A study generating national attention that questions the use of certain drugs to help children suffering from migraine headaches included work from the University of Iowa’s College of Public Health.
The study found that two pills frequently prescribed to children to prevent migraines were no more effective than a placebo, even though the two drugs—amitriptyline and topiramate—prevent migraines in adults.
The evidence was so overwhelming researchers stopped the trial early. The results were published in the current issue of The New England Journal of Medicine.
The study was conducted by Cincinnati Children’s Hospital Medical Center and the UI College of Public Health’s Clinical Trials Statistical and Data Management Center.

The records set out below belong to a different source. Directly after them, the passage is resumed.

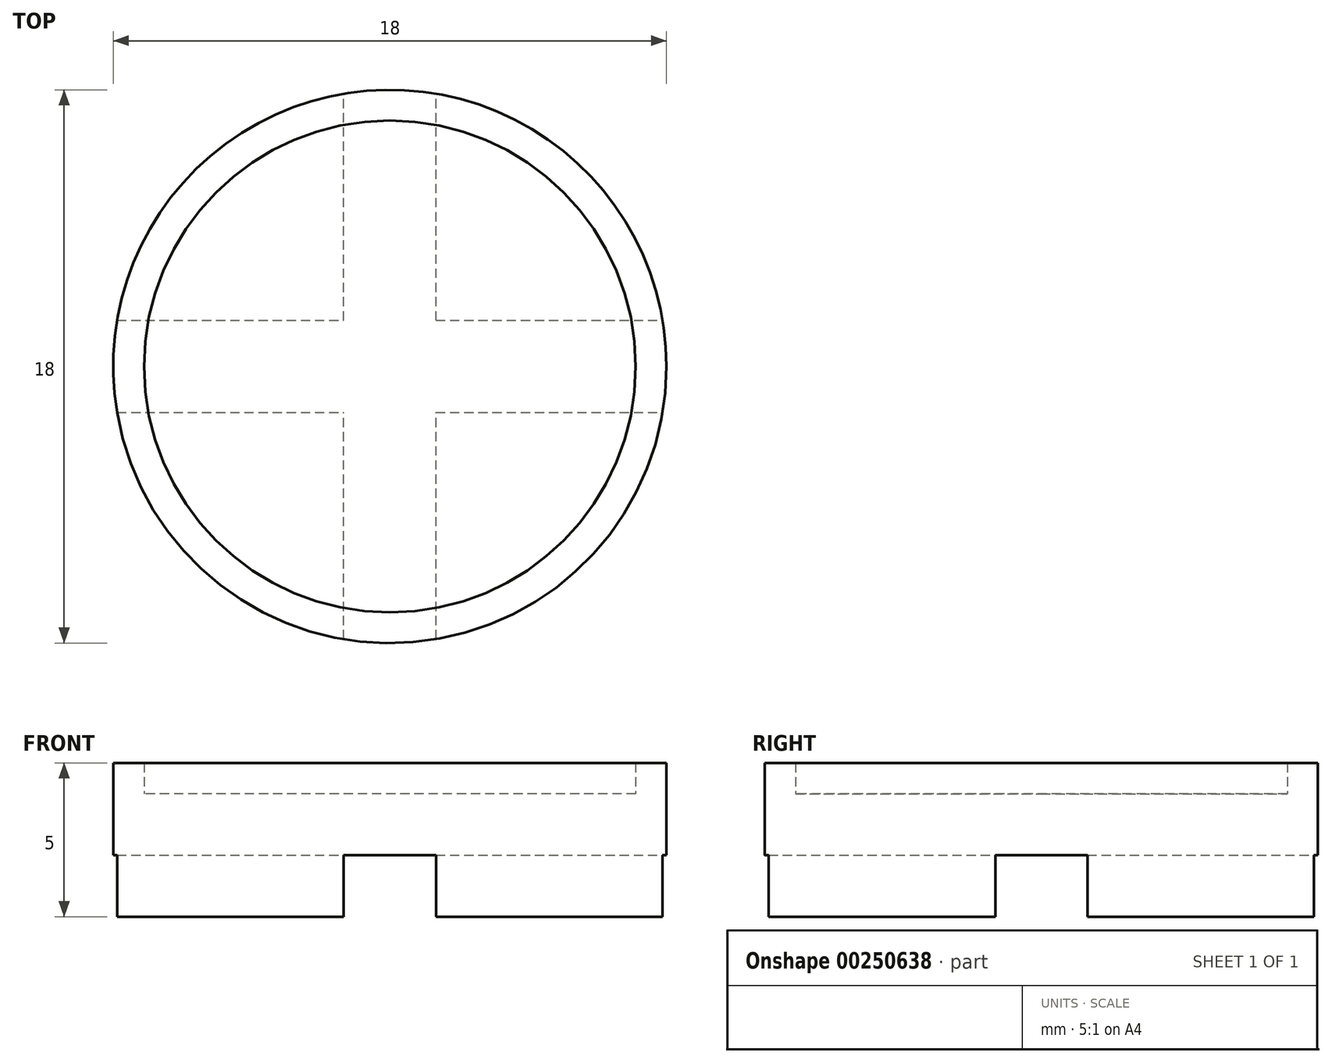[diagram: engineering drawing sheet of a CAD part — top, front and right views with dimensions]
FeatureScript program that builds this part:
annotation { "Feature Type Name" : "Feature", "Feature Type Description" : "" }
export const myFeature = defineFeature(function(context is Context, id is Id, definition is map)
    precondition{}
    {
        {
            var Q0;
            Q0=qCreatedBy(makeId("Top.planeOp"),FACE);
            var sketch = newSketch(context, id + "F0", { "sketchPlane" : qUnion([Q0])});
            skCircle(sketch, "E0", {"center": v(-31.33, 19.76) * mm, "radius": 9 * mm});
            skSolve(sketch);
        }
        {
            var Q0;
            Q0=qSketchRegion(id+"F0",true);
            extrude(context, id + "F1", {"entities" : qUnion([Q0]), "depth" : 4 * mm});
        }
        {
            var Q0;
            Q0=makeQuery(id+"F1.opExtrude","CAP_FACE",FACE,{"disambiguationData":[OSD([sQuery(id+"F0.wireOp",EDGE,"E0")])],"isStart":false});
            var sketch = newSketch(context, id + "F2", { "sketchPlane" : qUnion([Q0])});
            skCircle(sketch, "E1", {"center": v(-31.33, 19.76) * mm, "radius": 8 * mm});
            skCircle(sketch, "E2", {"center": v(-31.33, 19.76) * mm, "radius": 9 * mm});
            skSolve(sketch);
        }
        {
            var Q0;
            Q0=makeQuery(id+"F1.opExtrude","CAP_FACE",FACE,{"disambiguationData":[OSD([sQuery(id+"F0.wireOp",EDGE,"E0")])],"isStart":true});
            var sketch = newSketch(context, id + "F3", { "sketchPlane" : qUnion([Q0])});
            skLineSegment(sketch, "E3", {"start": v(-31.33, -19.76) * mm, "end": v(-22.33, -19.76) * mm, "construction": true});
            skLineSegment(sketch, "E4", {"start": v(-31.33, -19.76) * mm, "end": v(-31.33, -10.76) * mm, "construction": true});
            skLineSegment(sketch, "E5", {"start": v(-31.33, -19.76) * mm, "end": v(-40.33, -19.76) * mm, "construction": true});
            skLineSegment(sketch, "E6", {"start": v(-31.33, -19.76) * mm, "end": v(-31.33, -28.76) * mm, "construction": true});
            skLineSegment(sketch, "E7.bottom", {"start": v(-40.33, -28.76) * mm, "end": v(-22.33, -28.76) * mm});
            skLineSegment(sketch, "E7.top", {"start": v(-40.33, -10.76) * mm, "end": v(-22.33, -10.76) * mm});
            skLineSegment(sketch, "E7.left", {"start": v(-22.33, -10.76) * mm, "end": v(-22.33, -28.76) * mm});
            skLineSegment(sketch, "E7.right", {"start": v(-40.33, -10.76) * mm, "end": v(-40.33, -28.76) * mm});
            skPoint(sketch, "E8", {"position": v(-31.33, -28.76) * mm});
            skPoint(sketch, "E9", {"position": v(-40.33, -19.76) * mm});
            skPoint(sketch, "E10", {"position": v(-22.33, -19.76) * mm});
            skPoint(sketch, "E11", {"position": v(-31.33, -10.76) * mm});
            skLineSegment(sketch, "E12.bottom", {"start": v(-32.83, -10.76) * mm, "end": v(-29.83, -10.76) * mm});
            skLineSegment(sketch, "E12.top", {"start": v(-32.83, -28.76) * mm, "end": v(-29.83, -28.76) * mm});
            skLineSegment(sketch, "E12.left", {"start": v(-32.83, -10.76) * mm, "end": v(-32.83, -28.76) * mm});
            skLineSegment(sketch, "E12.right", {"start": v(-29.83, -10.76) * mm, "end": v(-29.83, -28.76) * mm});
            skLineSegment(sketch, "E13.bottom", {"start": v(-40.33, -18.26) * mm, "end": v(-22.33, -18.26) * mm});
            skLineSegment(sketch, "E13.top", {"start": v(-40.33, -21.26) * mm, "end": v(-22.33, -21.26) * mm});
            skLineSegment(sketch, "E13.left", {"start": v(-40.33, -18.26) * mm, "end": v(-40.33, -21.26) * mm});
            skLineSegment(sketch, "E13.right", {"start": v(-22.33, -18.26) * mm, "end": v(-22.33, -21.26) * mm});
            skSolve(sketch);
        }
        {
            var Q0;
            {var subQ1=sQuery(id+"F3.wireOp",EDGE,"E12.bottom");var subQ3=makeQuery(id+"F1.opExtrude","CAP_EDGE",EDGE,{"disambiguationData":[OSD([sQuery(id+"F0.wireOp",EDGE,"E0")])],"isStart":true});var subQ4=makeQuery(id+"F3.imprint","INTERSECT",VERTEX,{"derivedFrom":[subQ3,subQ1]});Q0=makeQuery(id+"F3.imprint","IMPRINT",FACE,{"disambiguationData":[TD([[makeQuery(id+"F3.imprint","IMPRINT",EDGE,{"disambiguationData":[TD([[subQ4,1.0]])],"derivedFrom":subQ3}),1.0]])]});}
            var Q1;
            {var subQ1=sQuery(id+"F3.wireOp",EDGE,"E12.bottom");var subQ3=makeQuery(id+"F1.opExtrude","CAP_EDGE",EDGE,{"disambiguationData":[OSD([sQuery(id+"F0.wireOp",EDGE,"E0")])],"isStart":true});var subQ4=makeQuery(id+"F3.imprint","INTERSECT",VERTEX,{"derivedFrom":[subQ3,subQ1]});Q1=makeQuery(id+"F3.imprint","IMPRINT",FACE,{"disambiguationData":[TD([[makeQuery(id+"F3.imprint","IMPRINT",EDGE,{"disambiguationData":[TD([[subQ4,-1.0]])],"derivedFrom":subQ3}),1.0]])]});}
            var Q2;
            {var subQ1=sQuery(id+"F3.wireOp",EDGE,"E12.top");var subQ3=makeQuery(id+"F1.opExtrude","CAP_EDGE",EDGE,{"disambiguationData":[OSD([sQuery(id+"F0.wireOp",EDGE,"E0")])],"isStart":true});var subQ4=makeQuery(id+"F3.imprint","INTERSECT",VERTEX,{"derivedFrom":[subQ3,subQ1]});Q2=makeQuery(id+"F3.imprint","IMPRINT",FACE,{"disambiguationData":[TD([[makeQuery(id+"F3.imprint","IMPRINT",EDGE,{"disambiguationData":[TD([[subQ4,-1.0]])],"derivedFrom":subQ3}),1.0]])]});}
            var Q3;
            {var subQ1=sQuery(id+"F3.wireOp",EDGE,"E12.top");var subQ3=makeQuery(id+"F1.opExtrude","CAP_EDGE",EDGE,{"disambiguationData":[OSD([sQuery(id+"F0.wireOp",EDGE,"E0")])],"isStart":true});var subQ4=makeQuery(id+"F3.imprint","INTERSECT",VERTEX,{"derivedFrom":[subQ3,subQ1]});Q3=makeQuery(id+"F3.imprint","IMPRINT",FACE,{"disambiguationData":[TD([[makeQuery(id+"F3.imprint","IMPRINT",EDGE,{"disambiguationData":[TD([[subQ4,1.0]])],"derivedFrom":subQ3}),1.0]])]});}
            var Q4;
            {var subQ0=sQuery(id+"F3.wireOp",EDGE,"E13.left");var subQ3=makeQuery(id+"F1.opExtrude","CAP_EDGE",EDGE,{"disambiguationData":[OSD([sQuery(id+"F0.wireOp",EDGE,"E0")])],"isStart":true});var subQ5=makeQuery(id+"F3.imprint","INTERSECT",VERTEX,{"derivedFrom":[subQ3,subQ0]});Q4=makeQuery(id+"F3.imprint","IMPRINT",FACE,{"disambiguationData":[TD([[makeQuery(id+"F3.imprint","IMPRINT",EDGE,{"disambiguationData":[TD([[subQ5,-1.0]])],"derivedFrom":subQ3}),1.0]])]});}
            var Q5;
            {var subQ0=sQuery(id+"F3.wireOp",EDGE,"E13.right");var subQ3=makeQuery(id+"F1.opExtrude","CAP_EDGE",EDGE,{"disambiguationData":[OSD([sQuery(id+"F0.wireOp",EDGE,"E0")])],"isStart":true});var subQ5=makeQuery(id+"F3.imprint","INTERSECT",VERTEX,{"derivedFrom":[subQ3,subQ0]});Q5=makeQuery(id+"F3.imprint","IMPRINT",FACE,{"disambiguationData":[TD([[makeQuery(id+"F3.imprint","IMPRINT",EDGE,{"disambiguationData":[TD([[subQ5,1.0]])],"derivedFrom":subQ3}),1.0]])]});}
            var Q6;
            {var subQ0=sQuery(id+"F3.wireOp",EDGE,"E13.left");var subQ3=makeQuery(id+"F1.opExtrude","CAP_EDGE",EDGE,{"disambiguationData":[OSD([sQuery(id+"F0.wireOp",EDGE,"E0")])],"isStart":true});var subQ5=makeQuery(id+"F3.imprint","INTERSECT",VERTEX,{"derivedFrom":[subQ3,subQ0]});Q6=makeQuery(id+"F3.imprint","IMPRINT",FACE,{"disambiguationData":[TD([[makeQuery(id+"F3.imprint","IMPRINT",EDGE,{"disambiguationData":[TD([[subQ5,1.0]])],"derivedFrom":subQ3}),1.0]])]});}
            var Q7;
            {var subQ0=sQuery(id+"F3.wireOp",EDGE,"E13.right");var subQ3=makeQuery(id+"F1.opExtrude","CAP_EDGE",EDGE,{"disambiguationData":[OSD([sQuery(id+"F0.wireOp",EDGE,"E0")])],"isStart":true});var subQ5=makeQuery(id+"F3.imprint","INTERSECT",VERTEX,{"derivedFrom":[subQ3,subQ0]});Q7=makeQuery(id+"F3.imprint","IMPRINT",FACE,{"disambiguationData":[TD([[makeQuery(id+"F3.imprint","IMPRINT",EDGE,{"disambiguationData":[TD([[subQ5,-1.0]])],"derivedFrom":subQ3}),1.0]])]});}
            var Q8;
            {var subQ3=makeQuery(id+"F1.opExtrude","CAP_EDGE",EDGE,{"disambiguationData":[OSD([sQuery(id+"F0.wireOp",EDGE,"E0")])],"isStart":true});var subQ5=sQuery(id+"F3.wireOp",EDGE,"E12.left");var subQ8=makeQuery(id+"F3.imprint","INTERSECT",VERTEX,{"disambiguationData":[OD(1.0)],"derivedFrom":[subQ3,subQ5]});Q8=makeQuery(id+"F3.imprint","IMPRINT",FACE,{"disambiguationData":[TD([[makeQuery(id+"F3.imprint","IMPRINT",EDGE,{"disambiguationData":[TD([[subQ8,-1.0]])],"derivedFrom":subQ3}),1.0]])]});}
            var Q9;
            {var subQ3=makeQuery(id+"F1.opExtrude","CAP_EDGE",EDGE,{"disambiguationData":[OSD([sQuery(id+"F0.wireOp",EDGE,"E0")])],"isStart":true});var subQ5=sQuery(id+"F3.wireOp",EDGE,"E12.right");var subQ8=makeQuery(id+"F3.imprint","INTERSECT",VERTEX,{"disambiguationData":[OD(1.0)],"derivedFrom":[subQ3,subQ5]});Q9=makeQuery(id+"F3.imprint","IMPRINT",FACE,{"disambiguationData":[TD([[makeQuery(id+"F3.imprint","IMPRINT",EDGE,{"disambiguationData":[TD([[subQ8,1.0]])],"derivedFrom":subQ3}),1.0]])]});}
            var Q10;
            {var subQ3=makeQuery(id+"F1.opExtrude","CAP_EDGE",EDGE,{"disambiguationData":[OSD([sQuery(id+"F0.wireOp",EDGE,"E0")])],"isStart":true});var subQ5=sQuery(id+"F3.wireOp",EDGE,"E12.left");var subQ8=makeQuery(id+"F3.imprint","INTERSECT",VERTEX,{"disambiguationData":[OD(0.0)],"derivedFrom":[subQ3,subQ5]});Q10=makeQuery(id+"F3.imprint","IMPRINT",FACE,{"disambiguationData":[TD([[makeQuery(id+"F3.imprint","IMPRINT",EDGE,{"disambiguationData":[TD([[subQ8,1.0]])],"derivedFrom":subQ3}),1.0]])]});}
            var Q11;
            {var subQ3=makeQuery(id+"F1.opExtrude","CAP_EDGE",EDGE,{"disambiguationData":[OSD([sQuery(id+"F0.wireOp",EDGE,"E0")])],"isStart":true});var subQ5=sQuery(id+"F3.wireOp",EDGE,"E12.right");var subQ8=makeQuery(id+"F3.imprint","INTERSECT",VERTEX,{"disambiguationData":[OD(0.0)],"derivedFrom":[subQ3,subQ5]});Q11=makeQuery(id+"F3.imprint","IMPRINT",FACE,{"disambiguationData":[TD([[makeQuery(id+"F3.imprint","IMPRINT",EDGE,{"disambiguationData":[TD([[subQ8,-1.0]])],"derivedFrom":subQ3}),1.0]])]});}
            var Q12;
            {var subQ2=sQuery(id+"F3.wireOp",EDGE,"E12.left");var subQ4=sQuery(id+"F3.wireOp",EDGE,"E13.bottom");var subQ8=makeQuery(id+"F3.imprint","INTERSECT",VERTEX,{"derivedFrom":[subQ2,subQ4]});Q12=makeQuery(id+"F3.imprint","IMPRINT",FACE,{"disambiguationData":[TD([[makeQuery(id+"F3.imprint","IMPRINT",EDGE,{"disambiguationData":[TD([[subQ8,1.0]])],"derivedFrom":subQ2}),1.0]])]});}
            var Q13;
            {var subQ1=sQuery(id+"F3.wireOp",EDGE,"E12.left");var subQ5=sQuery(id+"F3.wireOp",EDGE,"E13.bottom");var subQ6=makeQuery(id+"F3.imprint","INTERSECT",VERTEX,{"derivedFrom":[subQ1,subQ5]});Q13=makeQuery(id+"F3.imprint","IMPRINT",FACE,{"disambiguationData":[TD([[makeQuery(id+"F3.imprint","IMPRINT",EDGE,{"disambiguationData":[TD([[subQ6,-1.0]])],"derivedFrom":subQ1}),-1.0]])]});}
            var Q14;
            {var subQ0=sQuery(id+"F3.wireOp",EDGE,"E13.top");var subQ1=sQuery(id+"F3.wireOp",EDGE,"E12.left");var subQ2=makeQuery(id+"F3.imprint","INTERSECT",VERTEX,{"derivedFrom":[subQ1,subQ0]});Q14=makeQuery(id+"F3.imprint","IMPRINT",FACE,{"disambiguationData":[TD([[makeQuery(id+"F3.imprint","IMPRINT",EDGE,{"disambiguationData":[TD([[subQ2,-1.0]])],"derivedFrom":subQ1}),1.0]])]});}
            var Q15;
            {var subQ2=sQuery(id+"F3.wireOp",EDGE,"E13.bottom");var subQ5=sQuery(id+"F3.wireOp",EDGE,"E12.right");var subQ8=makeQuery(id+"F3.imprint","INTERSECT",VERTEX,{"derivedFrom":[subQ5,subQ2]});Q15=makeQuery(id+"F3.imprint","IMPRINT",FACE,{"disambiguationData":[TD([[makeQuery(id+"F3.imprint","IMPRINT",EDGE,{"disambiguationData":[TD([[subQ8,-1.0]])],"derivedFrom":subQ5}),1.0]])]});}
            var Q16;
            {var subQ0=sQuery(id+"F3.wireOp",EDGE,"E13.bottom");var subQ1=sQuery(id+"F3.wireOp",EDGE,"E12.left");var subQ2=makeQuery(id+"F3.imprint","INTERSECT",VERTEX,{"derivedFrom":[subQ1,subQ0]});Q16=makeQuery(id+"F3.imprint","IMPRINT",FACE,{"disambiguationData":[TD([[makeQuery(id+"F3.imprint","IMPRINT",EDGE,{"disambiguationData":[TD([[subQ2,-1.0]])],"derivedFrom":subQ1}),1.0]])]});}
            extrude(context, id + "F4", {"entities" : qUnion([Q0, Q1, Q2, Q3, Q4, Q5, Q6, Q7, Q8, Q9, Q10, Q11, Q12, Q13, Q14, Q15, Q16]), "operationType" : NewBodyOperationType.REMOVE, "oppositeDirection" : true, "depth" : 2 * mm});
        }
        {
            var Q0;
            Q0=qSketchRegion(id+"F2",true);
            var Q1;
            Q1=makeQuery(id+"F2.imprint","IMPRINT",FACE,{"disambiguationData":[TD([[makeQuery(id+"F2.imprint","IMPRINT",EDGE,{"derivedFrom":sQuery(id+"F2.wireOp",EDGE,"hKqnuJLd-dfdz-vJIs-yDKo-c4hLNRw30SuP")}),-1.0]])]});
            extrude(context, id + "F5", {"entities" : qUnion([Q0, Q1]), "operationType" : NewBodyOperationType.ADD, "depth" : 1 * mm});
        }
    });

Christopher Coffey, director of the CTSDMC and professor of biostatistics in the UI’s College of Public Health, says the data management center served as the data coordinating center (DCC) for the study. Coffey says UI researchers entered and cleaned the data using a web-based data entry system developed and maintained at the DCC.
The UI researchers also had primary responsibility for all statistical aspects of the study and analyzing primary study data. They were responsible for all data management, safety monitoring, and clinical site monitoring activities for the study.
“The interpretation of these results is very challenging,” says Coffey, the lead statistician for the study. “In most situations, trials that fail to show benefit of an intervention do so because study participants do not improve. That was not the situation here. A majority of all study participants improved, regardless of their assigned treatment group.
“Further research is needed to better understand the results and to determine what future strategies might optimize the treatment of headaches in these childhood and adolescent populations,” he says.